As previously reported by The Daily Beast, Kamala Harris got hundreds of black men imprisoned past their released date so she could exploit them for $2 a day of cheap state labor.
Despite this troubling record, many legacy media outlets have chosen to ignore it completely.
Jackie Kucinich wrote about how Harris’ attorney general office kept inmates behind bars after their potential release date so they could be used as free laborers for California’s wildfire efforts.
This highly unethical practice resembles something out of slavery times which should serve as an eye-opening lesson for us all moving forward.
Moreover, Kamala also locked up 1,500 people simply for marijuana violations which shows just how severe her attitude towards criminality truly is.

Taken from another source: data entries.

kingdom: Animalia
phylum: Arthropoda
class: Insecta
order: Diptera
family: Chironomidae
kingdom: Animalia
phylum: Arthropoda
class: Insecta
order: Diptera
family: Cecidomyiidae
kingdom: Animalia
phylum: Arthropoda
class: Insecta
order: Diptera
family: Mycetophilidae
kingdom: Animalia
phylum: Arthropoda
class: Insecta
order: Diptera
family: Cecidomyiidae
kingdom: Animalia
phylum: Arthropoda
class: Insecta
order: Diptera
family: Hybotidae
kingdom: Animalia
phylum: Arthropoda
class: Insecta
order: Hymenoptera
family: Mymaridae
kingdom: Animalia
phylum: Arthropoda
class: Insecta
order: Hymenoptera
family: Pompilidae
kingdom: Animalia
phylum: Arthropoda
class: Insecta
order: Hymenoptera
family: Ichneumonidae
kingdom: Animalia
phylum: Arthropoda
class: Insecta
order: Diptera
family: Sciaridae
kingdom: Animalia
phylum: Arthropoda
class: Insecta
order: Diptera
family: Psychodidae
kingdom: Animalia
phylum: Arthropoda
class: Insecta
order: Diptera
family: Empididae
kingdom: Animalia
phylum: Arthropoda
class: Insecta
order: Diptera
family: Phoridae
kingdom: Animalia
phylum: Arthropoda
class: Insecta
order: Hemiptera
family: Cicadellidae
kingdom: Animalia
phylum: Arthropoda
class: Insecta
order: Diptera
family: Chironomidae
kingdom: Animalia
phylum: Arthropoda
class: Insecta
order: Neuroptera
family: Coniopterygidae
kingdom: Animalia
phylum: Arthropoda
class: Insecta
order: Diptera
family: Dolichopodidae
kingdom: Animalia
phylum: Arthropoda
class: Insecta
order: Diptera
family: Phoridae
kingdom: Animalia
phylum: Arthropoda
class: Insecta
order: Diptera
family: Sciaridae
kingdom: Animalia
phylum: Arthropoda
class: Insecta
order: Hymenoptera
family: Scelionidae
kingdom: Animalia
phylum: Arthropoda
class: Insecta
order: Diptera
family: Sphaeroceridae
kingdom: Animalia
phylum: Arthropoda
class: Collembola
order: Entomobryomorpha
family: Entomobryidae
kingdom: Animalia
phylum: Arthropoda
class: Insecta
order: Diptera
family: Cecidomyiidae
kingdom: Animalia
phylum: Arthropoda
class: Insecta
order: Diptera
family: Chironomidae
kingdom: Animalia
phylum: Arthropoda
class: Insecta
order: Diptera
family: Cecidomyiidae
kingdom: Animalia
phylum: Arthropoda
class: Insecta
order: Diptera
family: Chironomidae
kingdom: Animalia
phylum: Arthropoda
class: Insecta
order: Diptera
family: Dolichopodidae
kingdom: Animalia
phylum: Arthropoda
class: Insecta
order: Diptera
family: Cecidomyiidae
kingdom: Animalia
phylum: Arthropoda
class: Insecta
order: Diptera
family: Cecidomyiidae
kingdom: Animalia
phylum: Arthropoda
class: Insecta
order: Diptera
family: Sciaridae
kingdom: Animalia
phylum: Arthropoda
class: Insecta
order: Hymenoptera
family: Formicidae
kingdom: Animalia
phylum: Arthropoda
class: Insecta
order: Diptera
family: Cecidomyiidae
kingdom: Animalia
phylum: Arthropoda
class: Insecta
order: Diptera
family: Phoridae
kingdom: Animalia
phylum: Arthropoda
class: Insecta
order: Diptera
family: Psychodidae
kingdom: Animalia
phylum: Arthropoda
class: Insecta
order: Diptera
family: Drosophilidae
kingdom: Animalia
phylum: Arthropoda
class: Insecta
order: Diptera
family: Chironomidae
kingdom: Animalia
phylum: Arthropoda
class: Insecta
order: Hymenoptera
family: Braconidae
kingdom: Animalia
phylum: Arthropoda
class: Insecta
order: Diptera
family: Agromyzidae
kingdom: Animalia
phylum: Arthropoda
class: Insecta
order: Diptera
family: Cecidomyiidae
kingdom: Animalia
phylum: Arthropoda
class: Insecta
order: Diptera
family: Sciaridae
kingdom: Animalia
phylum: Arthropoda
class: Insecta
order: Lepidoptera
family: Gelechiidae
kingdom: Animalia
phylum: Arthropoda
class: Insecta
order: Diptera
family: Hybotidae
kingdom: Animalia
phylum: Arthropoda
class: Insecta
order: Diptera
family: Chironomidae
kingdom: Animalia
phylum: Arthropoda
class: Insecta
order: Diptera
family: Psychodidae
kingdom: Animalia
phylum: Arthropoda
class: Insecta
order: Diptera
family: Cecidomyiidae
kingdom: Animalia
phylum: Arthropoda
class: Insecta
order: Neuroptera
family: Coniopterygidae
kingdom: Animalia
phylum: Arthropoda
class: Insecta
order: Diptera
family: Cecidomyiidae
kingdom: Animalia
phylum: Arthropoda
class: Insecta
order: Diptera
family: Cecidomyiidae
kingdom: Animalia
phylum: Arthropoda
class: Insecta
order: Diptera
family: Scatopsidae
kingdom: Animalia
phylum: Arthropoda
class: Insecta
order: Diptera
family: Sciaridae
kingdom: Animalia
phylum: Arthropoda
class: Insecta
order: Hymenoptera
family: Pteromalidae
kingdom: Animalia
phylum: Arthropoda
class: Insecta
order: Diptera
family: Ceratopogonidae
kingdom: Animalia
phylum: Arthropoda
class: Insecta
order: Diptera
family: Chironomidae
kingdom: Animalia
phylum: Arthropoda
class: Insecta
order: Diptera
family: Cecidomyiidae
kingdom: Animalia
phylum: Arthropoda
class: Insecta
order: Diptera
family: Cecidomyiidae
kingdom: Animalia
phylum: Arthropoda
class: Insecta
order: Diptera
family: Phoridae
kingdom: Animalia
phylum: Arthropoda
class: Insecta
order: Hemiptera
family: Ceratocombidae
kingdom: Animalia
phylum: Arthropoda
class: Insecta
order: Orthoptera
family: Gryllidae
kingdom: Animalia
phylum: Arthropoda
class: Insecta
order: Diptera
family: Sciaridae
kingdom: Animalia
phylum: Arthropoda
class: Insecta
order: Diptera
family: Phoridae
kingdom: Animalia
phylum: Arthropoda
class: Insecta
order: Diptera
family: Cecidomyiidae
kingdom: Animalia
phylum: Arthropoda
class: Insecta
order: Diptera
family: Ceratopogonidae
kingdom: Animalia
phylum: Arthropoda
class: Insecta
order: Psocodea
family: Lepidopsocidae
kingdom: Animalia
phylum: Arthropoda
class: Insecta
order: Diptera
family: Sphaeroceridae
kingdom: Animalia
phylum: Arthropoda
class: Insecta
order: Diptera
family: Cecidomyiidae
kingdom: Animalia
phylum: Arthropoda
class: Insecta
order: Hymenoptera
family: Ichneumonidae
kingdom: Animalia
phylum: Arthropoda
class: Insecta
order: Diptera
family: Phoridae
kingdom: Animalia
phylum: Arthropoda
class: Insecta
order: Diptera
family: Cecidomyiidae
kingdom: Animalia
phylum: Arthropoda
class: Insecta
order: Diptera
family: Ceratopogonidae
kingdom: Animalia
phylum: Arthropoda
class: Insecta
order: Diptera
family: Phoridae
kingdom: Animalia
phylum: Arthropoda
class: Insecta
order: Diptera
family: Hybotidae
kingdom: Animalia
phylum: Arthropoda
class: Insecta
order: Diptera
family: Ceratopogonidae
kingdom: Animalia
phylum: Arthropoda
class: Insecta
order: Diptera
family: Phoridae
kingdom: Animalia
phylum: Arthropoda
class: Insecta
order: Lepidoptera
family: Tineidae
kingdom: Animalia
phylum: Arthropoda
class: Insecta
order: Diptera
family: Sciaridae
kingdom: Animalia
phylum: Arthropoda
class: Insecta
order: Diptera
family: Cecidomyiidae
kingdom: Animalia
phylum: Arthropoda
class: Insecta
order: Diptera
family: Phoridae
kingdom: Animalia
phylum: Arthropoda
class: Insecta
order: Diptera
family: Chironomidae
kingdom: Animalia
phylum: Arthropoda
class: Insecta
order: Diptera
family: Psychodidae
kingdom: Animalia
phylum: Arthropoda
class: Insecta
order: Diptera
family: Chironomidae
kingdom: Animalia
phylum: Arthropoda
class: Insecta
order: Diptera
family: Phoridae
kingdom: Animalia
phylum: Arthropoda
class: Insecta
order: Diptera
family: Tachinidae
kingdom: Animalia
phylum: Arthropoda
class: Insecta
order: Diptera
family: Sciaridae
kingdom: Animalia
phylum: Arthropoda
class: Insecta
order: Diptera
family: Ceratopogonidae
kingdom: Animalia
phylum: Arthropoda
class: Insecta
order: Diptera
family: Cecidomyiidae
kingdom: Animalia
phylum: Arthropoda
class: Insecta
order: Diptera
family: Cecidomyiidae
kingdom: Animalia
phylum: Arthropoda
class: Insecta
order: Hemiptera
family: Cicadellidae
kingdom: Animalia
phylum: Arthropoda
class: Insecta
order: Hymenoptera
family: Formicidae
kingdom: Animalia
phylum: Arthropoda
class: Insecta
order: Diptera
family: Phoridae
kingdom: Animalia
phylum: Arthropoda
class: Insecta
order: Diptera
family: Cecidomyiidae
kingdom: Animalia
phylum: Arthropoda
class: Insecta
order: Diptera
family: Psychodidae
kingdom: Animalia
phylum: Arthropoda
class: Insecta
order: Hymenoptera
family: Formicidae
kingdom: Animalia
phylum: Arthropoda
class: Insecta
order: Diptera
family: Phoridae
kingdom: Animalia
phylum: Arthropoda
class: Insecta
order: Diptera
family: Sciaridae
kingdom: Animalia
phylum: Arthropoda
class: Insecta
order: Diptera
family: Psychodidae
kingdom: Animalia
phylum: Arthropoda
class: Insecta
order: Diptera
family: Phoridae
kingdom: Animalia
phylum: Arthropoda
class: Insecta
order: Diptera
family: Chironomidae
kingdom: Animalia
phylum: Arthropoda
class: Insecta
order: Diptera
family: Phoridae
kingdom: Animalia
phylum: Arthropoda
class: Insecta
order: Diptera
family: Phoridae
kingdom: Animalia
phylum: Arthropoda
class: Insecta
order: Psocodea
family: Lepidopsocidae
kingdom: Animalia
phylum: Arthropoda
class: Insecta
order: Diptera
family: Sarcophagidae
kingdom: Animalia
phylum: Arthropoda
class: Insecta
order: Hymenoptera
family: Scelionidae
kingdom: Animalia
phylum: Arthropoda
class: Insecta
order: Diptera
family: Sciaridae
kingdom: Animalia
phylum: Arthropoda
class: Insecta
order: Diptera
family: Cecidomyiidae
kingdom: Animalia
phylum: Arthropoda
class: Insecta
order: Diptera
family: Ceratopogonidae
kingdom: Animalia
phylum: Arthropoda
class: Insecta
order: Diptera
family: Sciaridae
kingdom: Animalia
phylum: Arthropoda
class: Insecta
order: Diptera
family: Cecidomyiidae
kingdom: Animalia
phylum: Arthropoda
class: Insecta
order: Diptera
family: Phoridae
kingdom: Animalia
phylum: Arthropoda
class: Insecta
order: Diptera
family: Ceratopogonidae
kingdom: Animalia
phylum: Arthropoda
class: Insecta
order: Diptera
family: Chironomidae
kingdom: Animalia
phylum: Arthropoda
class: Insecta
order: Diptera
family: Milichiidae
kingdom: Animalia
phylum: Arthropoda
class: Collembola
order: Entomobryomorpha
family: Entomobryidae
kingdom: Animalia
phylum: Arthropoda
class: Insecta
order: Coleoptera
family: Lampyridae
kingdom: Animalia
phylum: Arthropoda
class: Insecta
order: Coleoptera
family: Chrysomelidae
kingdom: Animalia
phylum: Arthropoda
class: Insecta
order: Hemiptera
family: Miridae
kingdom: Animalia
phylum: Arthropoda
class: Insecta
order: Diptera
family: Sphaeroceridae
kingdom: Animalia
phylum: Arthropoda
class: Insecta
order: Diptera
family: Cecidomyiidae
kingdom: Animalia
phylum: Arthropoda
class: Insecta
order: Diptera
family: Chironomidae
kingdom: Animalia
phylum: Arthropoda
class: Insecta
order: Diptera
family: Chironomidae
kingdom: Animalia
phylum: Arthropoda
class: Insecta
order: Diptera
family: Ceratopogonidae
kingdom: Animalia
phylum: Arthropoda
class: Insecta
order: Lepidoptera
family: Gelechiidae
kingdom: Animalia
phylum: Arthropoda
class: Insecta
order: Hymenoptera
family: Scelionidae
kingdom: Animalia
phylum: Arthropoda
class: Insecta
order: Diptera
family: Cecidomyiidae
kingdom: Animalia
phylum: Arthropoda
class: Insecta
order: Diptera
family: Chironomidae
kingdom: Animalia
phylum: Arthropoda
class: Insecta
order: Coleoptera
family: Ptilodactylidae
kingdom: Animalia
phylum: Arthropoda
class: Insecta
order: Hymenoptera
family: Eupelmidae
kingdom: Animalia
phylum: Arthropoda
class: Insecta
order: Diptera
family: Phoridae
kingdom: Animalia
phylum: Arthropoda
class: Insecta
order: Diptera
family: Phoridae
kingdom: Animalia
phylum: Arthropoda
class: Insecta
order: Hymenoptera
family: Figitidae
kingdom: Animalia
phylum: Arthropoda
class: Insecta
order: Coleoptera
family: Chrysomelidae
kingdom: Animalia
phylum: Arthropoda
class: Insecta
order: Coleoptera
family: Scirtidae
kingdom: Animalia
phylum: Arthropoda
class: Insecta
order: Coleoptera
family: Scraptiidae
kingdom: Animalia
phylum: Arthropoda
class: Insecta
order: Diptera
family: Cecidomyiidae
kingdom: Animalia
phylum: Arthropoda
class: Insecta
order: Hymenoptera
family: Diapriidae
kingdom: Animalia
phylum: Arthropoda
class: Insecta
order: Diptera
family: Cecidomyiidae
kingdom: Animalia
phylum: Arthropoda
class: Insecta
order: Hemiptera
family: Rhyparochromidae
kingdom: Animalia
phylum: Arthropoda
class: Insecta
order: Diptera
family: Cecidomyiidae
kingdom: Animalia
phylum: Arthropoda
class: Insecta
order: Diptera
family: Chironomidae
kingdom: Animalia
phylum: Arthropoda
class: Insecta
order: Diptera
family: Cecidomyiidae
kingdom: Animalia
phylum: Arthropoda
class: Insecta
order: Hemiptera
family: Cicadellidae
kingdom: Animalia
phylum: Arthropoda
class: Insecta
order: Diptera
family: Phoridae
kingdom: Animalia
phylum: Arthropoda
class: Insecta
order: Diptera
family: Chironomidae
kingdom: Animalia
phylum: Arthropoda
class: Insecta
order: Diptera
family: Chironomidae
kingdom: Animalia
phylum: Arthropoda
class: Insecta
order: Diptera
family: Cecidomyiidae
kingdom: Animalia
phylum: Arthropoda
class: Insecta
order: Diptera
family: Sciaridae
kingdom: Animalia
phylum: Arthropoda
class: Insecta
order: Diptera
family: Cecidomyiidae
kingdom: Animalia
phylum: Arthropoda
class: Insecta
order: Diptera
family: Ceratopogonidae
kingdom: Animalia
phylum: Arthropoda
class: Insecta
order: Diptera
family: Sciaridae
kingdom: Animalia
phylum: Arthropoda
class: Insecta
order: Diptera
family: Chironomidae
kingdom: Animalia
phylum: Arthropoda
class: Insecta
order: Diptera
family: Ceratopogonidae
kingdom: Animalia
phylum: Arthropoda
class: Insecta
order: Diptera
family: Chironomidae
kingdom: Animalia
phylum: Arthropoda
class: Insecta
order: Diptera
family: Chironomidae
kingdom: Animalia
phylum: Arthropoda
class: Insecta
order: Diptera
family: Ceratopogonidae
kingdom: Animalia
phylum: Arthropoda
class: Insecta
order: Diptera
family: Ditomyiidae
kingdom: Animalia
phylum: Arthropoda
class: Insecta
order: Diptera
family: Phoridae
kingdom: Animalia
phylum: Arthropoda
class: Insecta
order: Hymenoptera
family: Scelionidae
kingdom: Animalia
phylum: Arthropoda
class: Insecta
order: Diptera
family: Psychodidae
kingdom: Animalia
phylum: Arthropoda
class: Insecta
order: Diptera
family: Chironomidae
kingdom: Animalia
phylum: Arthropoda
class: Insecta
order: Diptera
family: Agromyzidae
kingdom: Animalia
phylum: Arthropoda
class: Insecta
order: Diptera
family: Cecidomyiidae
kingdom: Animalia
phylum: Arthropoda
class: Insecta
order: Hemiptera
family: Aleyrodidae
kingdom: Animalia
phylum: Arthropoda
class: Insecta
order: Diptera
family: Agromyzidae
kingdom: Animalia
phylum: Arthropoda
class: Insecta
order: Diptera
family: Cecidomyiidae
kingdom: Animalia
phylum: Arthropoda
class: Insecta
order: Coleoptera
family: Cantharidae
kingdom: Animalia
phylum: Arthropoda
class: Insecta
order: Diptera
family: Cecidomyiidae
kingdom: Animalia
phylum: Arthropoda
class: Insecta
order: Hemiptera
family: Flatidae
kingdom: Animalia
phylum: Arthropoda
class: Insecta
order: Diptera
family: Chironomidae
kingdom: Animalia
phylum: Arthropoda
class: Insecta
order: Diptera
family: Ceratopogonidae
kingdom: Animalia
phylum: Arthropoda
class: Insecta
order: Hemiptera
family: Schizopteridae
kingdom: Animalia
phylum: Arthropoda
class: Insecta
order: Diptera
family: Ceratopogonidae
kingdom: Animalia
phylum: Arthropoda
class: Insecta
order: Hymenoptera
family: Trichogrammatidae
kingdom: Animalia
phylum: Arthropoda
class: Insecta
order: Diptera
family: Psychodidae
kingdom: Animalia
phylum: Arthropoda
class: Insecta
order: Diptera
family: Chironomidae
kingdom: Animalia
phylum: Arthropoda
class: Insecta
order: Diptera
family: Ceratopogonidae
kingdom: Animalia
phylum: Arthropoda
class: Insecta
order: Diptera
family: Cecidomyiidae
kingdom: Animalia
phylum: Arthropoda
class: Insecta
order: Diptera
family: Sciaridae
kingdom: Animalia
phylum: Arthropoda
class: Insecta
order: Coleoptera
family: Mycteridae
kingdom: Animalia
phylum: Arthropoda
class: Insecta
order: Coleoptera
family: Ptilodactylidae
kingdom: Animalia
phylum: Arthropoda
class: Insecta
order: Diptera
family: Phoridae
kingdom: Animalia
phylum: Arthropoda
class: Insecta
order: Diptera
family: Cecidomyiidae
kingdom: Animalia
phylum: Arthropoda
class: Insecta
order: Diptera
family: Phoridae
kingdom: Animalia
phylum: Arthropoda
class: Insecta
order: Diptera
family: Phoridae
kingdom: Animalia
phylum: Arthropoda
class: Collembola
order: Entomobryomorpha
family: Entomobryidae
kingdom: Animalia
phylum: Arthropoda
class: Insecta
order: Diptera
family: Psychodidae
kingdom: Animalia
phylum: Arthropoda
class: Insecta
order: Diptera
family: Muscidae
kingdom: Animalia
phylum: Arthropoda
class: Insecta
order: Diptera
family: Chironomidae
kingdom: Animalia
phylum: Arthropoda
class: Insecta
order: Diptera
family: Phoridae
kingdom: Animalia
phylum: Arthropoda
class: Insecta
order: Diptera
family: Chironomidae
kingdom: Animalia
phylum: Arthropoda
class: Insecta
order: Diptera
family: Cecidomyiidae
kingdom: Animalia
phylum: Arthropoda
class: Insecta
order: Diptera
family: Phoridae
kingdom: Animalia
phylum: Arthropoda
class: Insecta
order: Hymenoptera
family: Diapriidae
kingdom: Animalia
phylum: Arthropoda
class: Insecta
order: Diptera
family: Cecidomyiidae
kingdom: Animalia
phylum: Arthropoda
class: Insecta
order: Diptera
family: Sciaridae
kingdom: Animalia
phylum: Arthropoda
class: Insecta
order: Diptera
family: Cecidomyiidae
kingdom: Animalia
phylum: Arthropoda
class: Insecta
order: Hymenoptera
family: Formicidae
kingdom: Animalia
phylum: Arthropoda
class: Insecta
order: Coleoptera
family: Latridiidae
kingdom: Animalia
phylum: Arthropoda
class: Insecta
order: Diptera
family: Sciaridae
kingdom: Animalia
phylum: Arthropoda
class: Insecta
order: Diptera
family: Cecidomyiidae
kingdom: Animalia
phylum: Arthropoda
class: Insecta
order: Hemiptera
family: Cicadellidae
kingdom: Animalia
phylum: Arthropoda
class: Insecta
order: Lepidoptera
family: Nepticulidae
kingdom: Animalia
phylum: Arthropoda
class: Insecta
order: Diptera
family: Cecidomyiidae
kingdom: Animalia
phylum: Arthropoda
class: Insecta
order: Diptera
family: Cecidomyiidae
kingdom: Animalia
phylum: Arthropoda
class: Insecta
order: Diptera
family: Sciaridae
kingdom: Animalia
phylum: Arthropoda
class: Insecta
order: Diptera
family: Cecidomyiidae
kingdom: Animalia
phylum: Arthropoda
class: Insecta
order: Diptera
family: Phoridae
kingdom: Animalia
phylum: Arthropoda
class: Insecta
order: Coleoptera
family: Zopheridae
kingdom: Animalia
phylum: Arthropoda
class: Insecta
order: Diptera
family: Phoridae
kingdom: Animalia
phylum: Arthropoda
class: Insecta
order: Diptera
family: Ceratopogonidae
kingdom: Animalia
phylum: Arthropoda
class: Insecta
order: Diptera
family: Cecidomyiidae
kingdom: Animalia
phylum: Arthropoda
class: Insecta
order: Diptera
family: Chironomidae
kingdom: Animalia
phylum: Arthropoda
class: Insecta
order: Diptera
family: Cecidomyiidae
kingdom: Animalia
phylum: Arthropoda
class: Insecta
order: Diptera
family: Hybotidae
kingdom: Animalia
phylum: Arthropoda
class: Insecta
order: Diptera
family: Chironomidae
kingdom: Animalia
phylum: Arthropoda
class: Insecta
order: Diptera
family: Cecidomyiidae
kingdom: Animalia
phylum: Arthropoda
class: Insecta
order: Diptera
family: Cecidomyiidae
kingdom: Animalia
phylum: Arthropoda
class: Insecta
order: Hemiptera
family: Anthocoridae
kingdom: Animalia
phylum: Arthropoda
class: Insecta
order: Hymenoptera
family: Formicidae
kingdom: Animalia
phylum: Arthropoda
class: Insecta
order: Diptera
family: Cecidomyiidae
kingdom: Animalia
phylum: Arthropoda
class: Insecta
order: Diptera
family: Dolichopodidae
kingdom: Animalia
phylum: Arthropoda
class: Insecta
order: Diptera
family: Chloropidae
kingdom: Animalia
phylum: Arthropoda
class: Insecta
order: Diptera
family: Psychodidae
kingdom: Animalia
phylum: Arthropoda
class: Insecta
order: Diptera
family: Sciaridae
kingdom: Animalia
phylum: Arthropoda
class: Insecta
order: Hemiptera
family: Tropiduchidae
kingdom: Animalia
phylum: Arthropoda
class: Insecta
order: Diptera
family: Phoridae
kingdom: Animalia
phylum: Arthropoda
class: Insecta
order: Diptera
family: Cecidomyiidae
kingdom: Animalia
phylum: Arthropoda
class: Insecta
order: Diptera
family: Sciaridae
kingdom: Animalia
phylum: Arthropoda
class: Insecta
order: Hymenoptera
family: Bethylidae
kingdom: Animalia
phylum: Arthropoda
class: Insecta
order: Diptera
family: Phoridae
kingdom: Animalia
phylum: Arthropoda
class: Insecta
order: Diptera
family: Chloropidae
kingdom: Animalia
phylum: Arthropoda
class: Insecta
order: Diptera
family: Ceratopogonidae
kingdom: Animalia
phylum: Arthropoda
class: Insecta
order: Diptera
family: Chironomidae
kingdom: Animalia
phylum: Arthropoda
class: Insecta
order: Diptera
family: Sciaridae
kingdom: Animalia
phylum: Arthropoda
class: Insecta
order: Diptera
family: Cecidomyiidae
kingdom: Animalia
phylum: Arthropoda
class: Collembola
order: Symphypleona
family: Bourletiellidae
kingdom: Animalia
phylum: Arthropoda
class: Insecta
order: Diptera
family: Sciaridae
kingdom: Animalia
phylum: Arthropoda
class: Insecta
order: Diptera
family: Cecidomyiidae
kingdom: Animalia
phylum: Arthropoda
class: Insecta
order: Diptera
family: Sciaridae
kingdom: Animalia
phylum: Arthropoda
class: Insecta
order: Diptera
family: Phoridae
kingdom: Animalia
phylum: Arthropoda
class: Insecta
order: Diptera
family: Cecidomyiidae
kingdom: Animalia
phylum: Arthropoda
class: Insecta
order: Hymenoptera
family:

The Supreme Court ruled in Brown v Plata that California’s prisons were far too overcrowded and thus violated the Constitution’s prohibition against cruel and unusual punishment back in 2011.
Three years later plaintiffs accused California of slow-walking the process while lawyers from Harris’ office countered that allowing certain non-violent offenders out would affect its own labor programs including using prisoners to help fight wildfires – something which didn’t sit well with many people across America either morally or ethically speaking.
However, despite this important ruling being made back then, Kamala has yet to take responsibility or account for this incident until now while still lecturing on reforming prisons – something she appears not ready nor willing to do herself without being forced into doing so first.